The prospect of Freddie Mac possibly buying such a huge bid list directly from First Union did not completely surprise market observers. In fact, some sources said that it made perfect sense.

"It doesn't make any sense for them not to do it this way," said another MBS trader. "Is it a precedent? Yes and no. If it is a matter of keeping the Street happy versus getting better execution for the seller, clearly it is a good purchase for the buyer. I mean, what would the Street do in those circumstances?"

The source also noted that this is a sensitive time for such sales because of the advent of electronic trading systems, where "whoever clicks faster will get the trade."

As to whether the Street should have felt "left out" of the deal, the source compared the situation to the sale of Kidder Peabody's derivative inventory to Bear Stearns in 1994: "Should the Street have felt cut out when Kidder sold [it]....to Bear in 1994? To me, there's a minimal difference between the two scenarios."

Another Street analyst did not read much into the prospect of a $13 billion sale of whole loans to a GSE: "Clearly, if they started buying securities directly from the buyside, that would not be good for mortgage desks. But buying whole loans is a whole different business. I won't read too much into it."

Ginnie Mae IIs Surface

At least two Ginnie Mae II CMOs got printed last week off of 7.5% GNMA bonds, sources said.

"It's interesting that it coincided with the huge Fannie Mae sale," noted Michael Hoeh, head portfolio manager at Dreyfus Corp. "You would think that the CMO arbitrage would not be there at this point, but where there's a will there's a way. Ginnie II's are cheap enough that it probably made some thin level of profitability for the deal."

Indeed, the appearance of the Ginnie Mae IIs - which are generally considered the cheapest collateral in the mortgage market - comes at a time when CMO issuance is at a low.

According to Hoeh, there have only been 29 Fannie Mae CMO issues year-to-date, and only four of those were for more than $1 billion. Additionally, many of these deals were re-Remics of existing paper.

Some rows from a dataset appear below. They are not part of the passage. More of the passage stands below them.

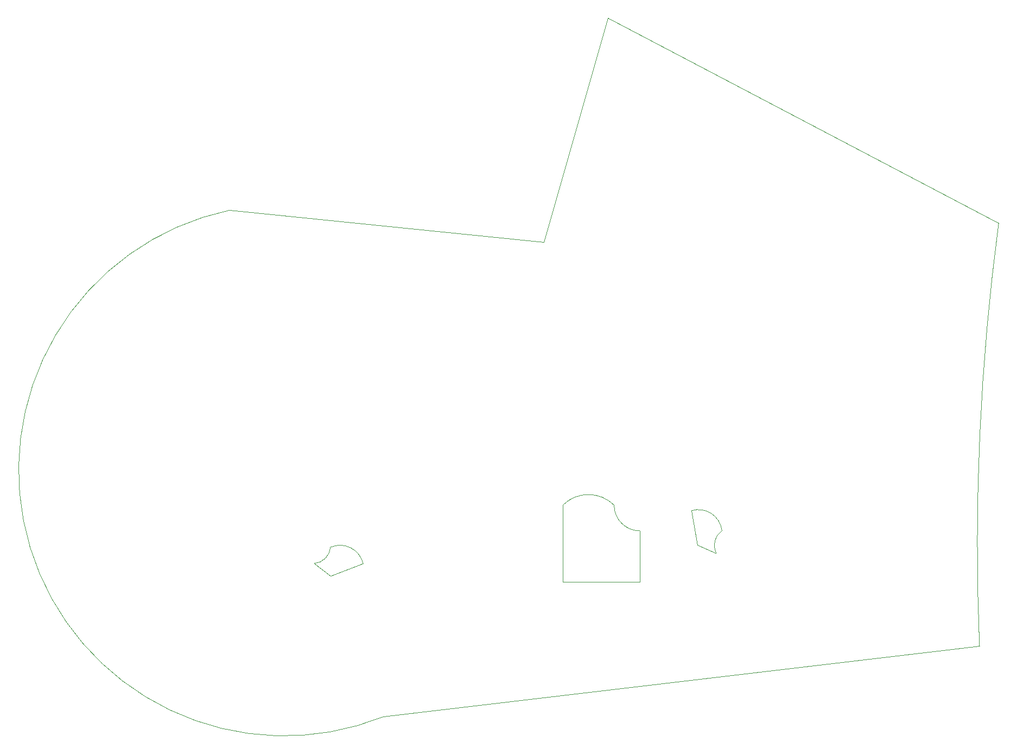
<source format=gbr>
G04 --- HEADER BEGIN --- *
%TF.GenerationSoftware,LibrePCB,LibrePCB,0.1.2*%
%TF.CreationDate,2019-01-02T03:04:05*%
%TF.ProjectId,test_project - default,7c04f9d5-7366-4c4b-9e17-852ed57b3966,v1*%
%TF.Part,Single*%
%FSLAX66Y66*%
%MOMM*%
G01*
G74*
G04 --- HEADER END --- *
G04 --- APERTURE LIST BEGIN --- *
%ADD10C,0.001*%
G04 --- APERTURE LIST END --- *
G04 --- BOARD BEGIN --- *
D10*
X51894433Y25552069D02*
G75*
G02*
X52824137Y29021773I2532368J1180863D01*
G01*
G03*
X48084433Y32151182I-3682795J-423837D01*
G01*
X48978984Y26801773D01*
X51894433Y25552069D01*
X-10780000Y23900000D02*
G03*
X-8240000Y26440000I-243527J2783527D01*
G01*
G02*
X-3160000Y23900000I1474343J-3401313D01*
G01*
X-8240000Y22000000D01*
X-10780000Y23900000D01*
X28000000Y33000000D02*
X28000000Y33000000D01*
X28000000Y21000000D01*
X40000000Y21000000D01*
X40000000Y29000000D01*
G02*
X36000000Y33000000I0J4000000D01*
G01*
G03*
X28000000Y33000000I-4000000J-4000000D01*
G01*
X0Y0D02*
G03*
X0Y0I0J0D01*
G01*
X93000000Y11000000D01*
G02*
X96000000Y77000000I378691726J15854922D01*
G01*
X35000000Y109000000D01*
X25000000Y74000000D01*
X-24000000Y79000000D01*
G03*
X0Y0I8544198J-40549864D01*
G01*
G04 --- BOARD END --- *

M02*

</source>
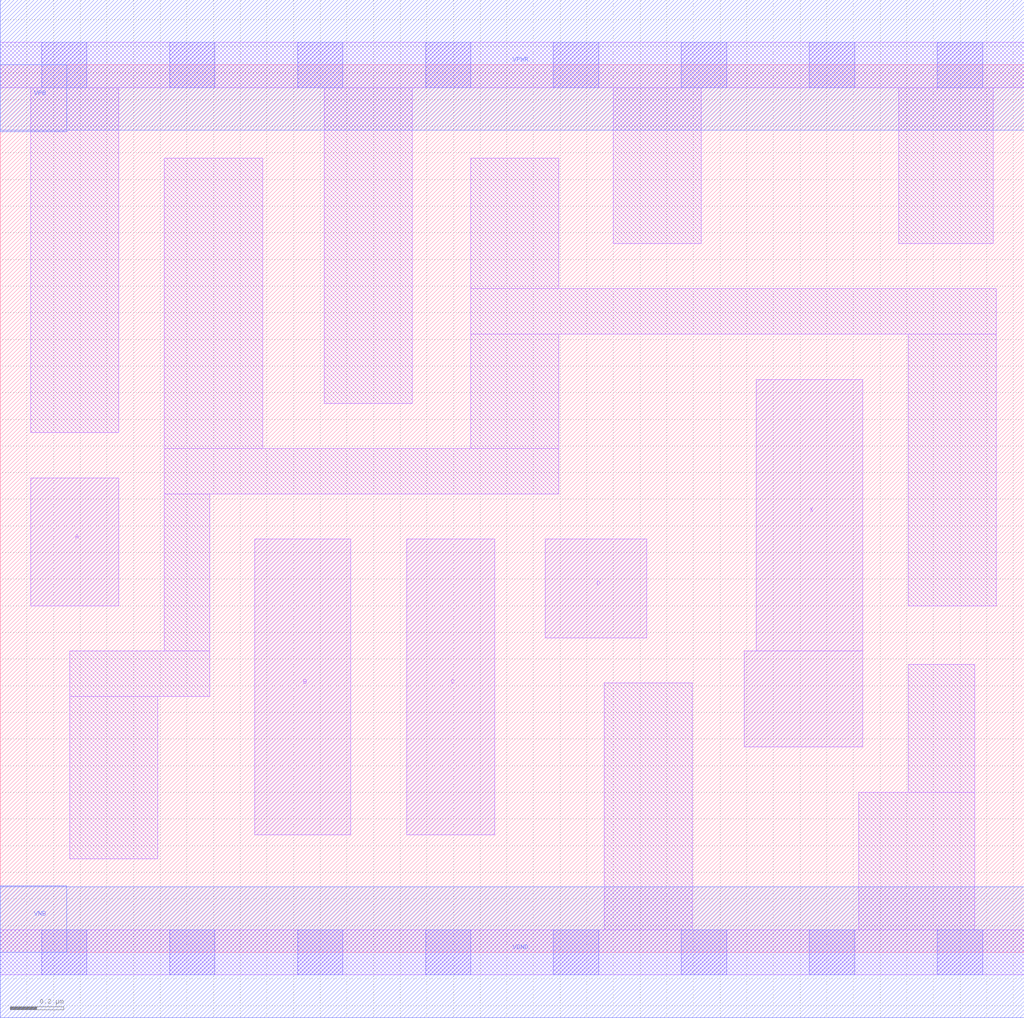
<source format=lef>
# Copyright 2020 The SkyWater PDK Authors
#
# Licensed under the Apache License, Version 2.0 (the "License");
# you may not use this file except in compliance with the License.
# You may obtain a copy of the License at
#
#     https://www.apache.org/licenses/LICENSE-2.0
#
# Unless required by applicable law or agreed to in writing, software
# distributed under the License is distributed on an "AS IS" BASIS,
# WITHOUT WARRANTIES OR CONDITIONS OF ANY KIND, either express or implied.
# See the License for the specific language governing permissions and
# limitations under the License.
#
# SPDX-License-Identifier: Apache-2.0

VERSION 5.5 ;
NAMESCASESENSITIVE ON ;
BUSBITCHARS "[]" ;
DIVIDERCHAR "/" ;
MACRO sky130_fd_sc_ms__and4_2
  CLASS CORE ;
  SOURCE USER ;
  ORIGIN  0.000000  0.000000 ;
  SIZE  3.840000 BY  3.330000 ;
  SYMMETRY X Y ;
  SITE unit ;
  PIN A
    ANTENNAGATEAREA  0.261000 ;
    DIRECTION INPUT ;
    USE SIGNAL ;
    PORT
      LAYER li1 ;
        RECT 0.115000 1.300000 0.445000 1.780000 ;
    END
  END A
  PIN B
    ANTENNAGATEAREA  0.261000 ;
    DIRECTION INPUT ;
    USE SIGNAL ;
    PORT
      LAYER li1 ;
        RECT 0.955000 0.440000 1.315000 1.550000 ;
    END
  END B
  PIN C
    ANTENNAGATEAREA  0.261000 ;
    DIRECTION INPUT ;
    USE SIGNAL ;
    PORT
      LAYER li1 ;
        RECT 1.525000 0.440000 1.855000 1.550000 ;
    END
  END C
  PIN D
    ANTENNAGATEAREA  0.261000 ;
    DIRECTION INPUT ;
    USE SIGNAL ;
    PORT
      LAYER li1 ;
        RECT 2.045000 1.180000 2.425000 1.550000 ;
    END
  END D
  PIN X
    ANTENNADIFFAREA  0.543200 ;
    DIRECTION OUTPUT ;
    USE SIGNAL ;
    PORT
      LAYER li1 ;
        RECT 2.790000 0.770000 3.235000 1.130000 ;
        RECT 2.835000 1.130000 3.235000 2.150000 ;
    END
  END X
  PIN VGND
    DIRECTION INOUT ;
    USE GROUND ;
    PORT
      LAYER met1 ;
        RECT 0.000000 -0.245000 3.840000 0.245000 ;
    END
  END VGND
  PIN VNB
    DIRECTION INOUT ;
    USE GROUND ;
    PORT
      LAYER met1 ;
        RECT 0.000000 0.000000 0.250000 0.250000 ;
    END
  END VNB
  PIN VPB
    DIRECTION INOUT ;
    USE POWER ;
    PORT
      LAYER met1 ;
        RECT 0.000000 3.080000 0.250000 3.330000 ;
    END
  END VPB
  PIN VPWR
    DIRECTION INOUT ;
    USE POWER ;
    PORT
      LAYER met1 ;
        RECT 0.000000 3.085000 3.840000 3.575000 ;
    END
  END VPWR
  OBS
    LAYER li1 ;
      RECT 0.000000 -0.085000 3.840000 0.085000 ;
      RECT 0.000000  3.245000 3.840000 3.415000 ;
      RECT 0.115000  1.950000 0.445000 3.245000 ;
      RECT 0.260000  0.350000 0.590000 0.960000 ;
      RECT 0.260000  0.960000 0.785000 1.130000 ;
      RECT 0.615000  1.130000 0.785000 1.720000 ;
      RECT 0.615000  1.720000 2.095000 1.890000 ;
      RECT 0.615000  1.890000 0.985000 2.980000 ;
      RECT 1.215000  2.060000 1.545000 3.245000 ;
      RECT 1.765000  1.890000 2.095000 2.320000 ;
      RECT 1.765000  2.320000 3.735000 2.490000 ;
      RECT 1.765000  2.490000 2.095000 2.980000 ;
      RECT 2.265000  0.085000 2.595000 1.010000 ;
      RECT 2.300000  2.660000 2.630000 3.245000 ;
      RECT 3.220000  0.085000 3.655000 0.600000 ;
      RECT 3.370000  2.660000 3.725000 3.245000 ;
      RECT 3.405000  0.600000 3.655000 1.080000 ;
      RECT 3.405000  1.300000 3.735000 2.320000 ;
    LAYER mcon ;
      RECT 0.155000 -0.085000 0.325000 0.085000 ;
      RECT 0.155000  3.245000 0.325000 3.415000 ;
      RECT 0.635000 -0.085000 0.805000 0.085000 ;
      RECT 0.635000  3.245000 0.805000 3.415000 ;
      RECT 1.115000 -0.085000 1.285000 0.085000 ;
      RECT 1.115000  3.245000 1.285000 3.415000 ;
      RECT 1.595000 -0.085000 1.765000 0.085000 ;
      RECT 1.595000  3.245000 1.765000 3.415000 ;
      RECT 2.075000 -0.085000 2.245000 0.085000 ;
      RECT 2.075000  3.245000 2.245000 3.415000 ;
      RECT 2.555000 -0.085000 2.725000 0.085000 ;
      RECT 2.555000  3.245000 2.725000 3.415000 ;
      RECT 3.035000 -0.085000 3.205000 0.085000 ;
      RECT 3.035000  3.245000 3.205000 3.415000 ;
      RECT 3.515000 -0.085000 3.685000 0.085000 ;
      RECT 3.515000  3.245000 3.685000 3.415000 ;
  END
END sky130_fd_sc_ms__and4_2

</source>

Comparatively, for the same period of time in 1999, there were 65 Fannie CMOs, and 17 that were for more than $1 billion.

"It is very hard in an inverted yield curve environment," Hoeh said. "It will only change if the curve flattens out. In the non-agency CMO market, all transactions have been passthroughs that have been tranched. The yield curve must change dramatically for anything significant to happen."

Ginnie Mae II's were trading approximately 17 ticks behind Ginnie I's, which is a substantial discount - but they have typically never traded that far behind, sources said. Therefore, this would seem to make Ginnie II's good candidates for CMO deals, especially for total rate-of-return investors.

"Investors are worried about the Fannie-Freddie mandate going away, which I don't buy into," Hoeh added. "You'd prefer Ginnie II: they are more CMO-arbitrageable, and they have similar prepayment characteristics."

"There has been good inquiry for Ginnie paper," noted an MBS trader. "They are put into accounts as passthroughs or into CMO deals. Lots of Ginnie paper left the Street the other day."

The trader also said that this phenomenon was clearly a function of Ginnie II's being even-dollar to Fannies, though that arbitrage has since disappeared.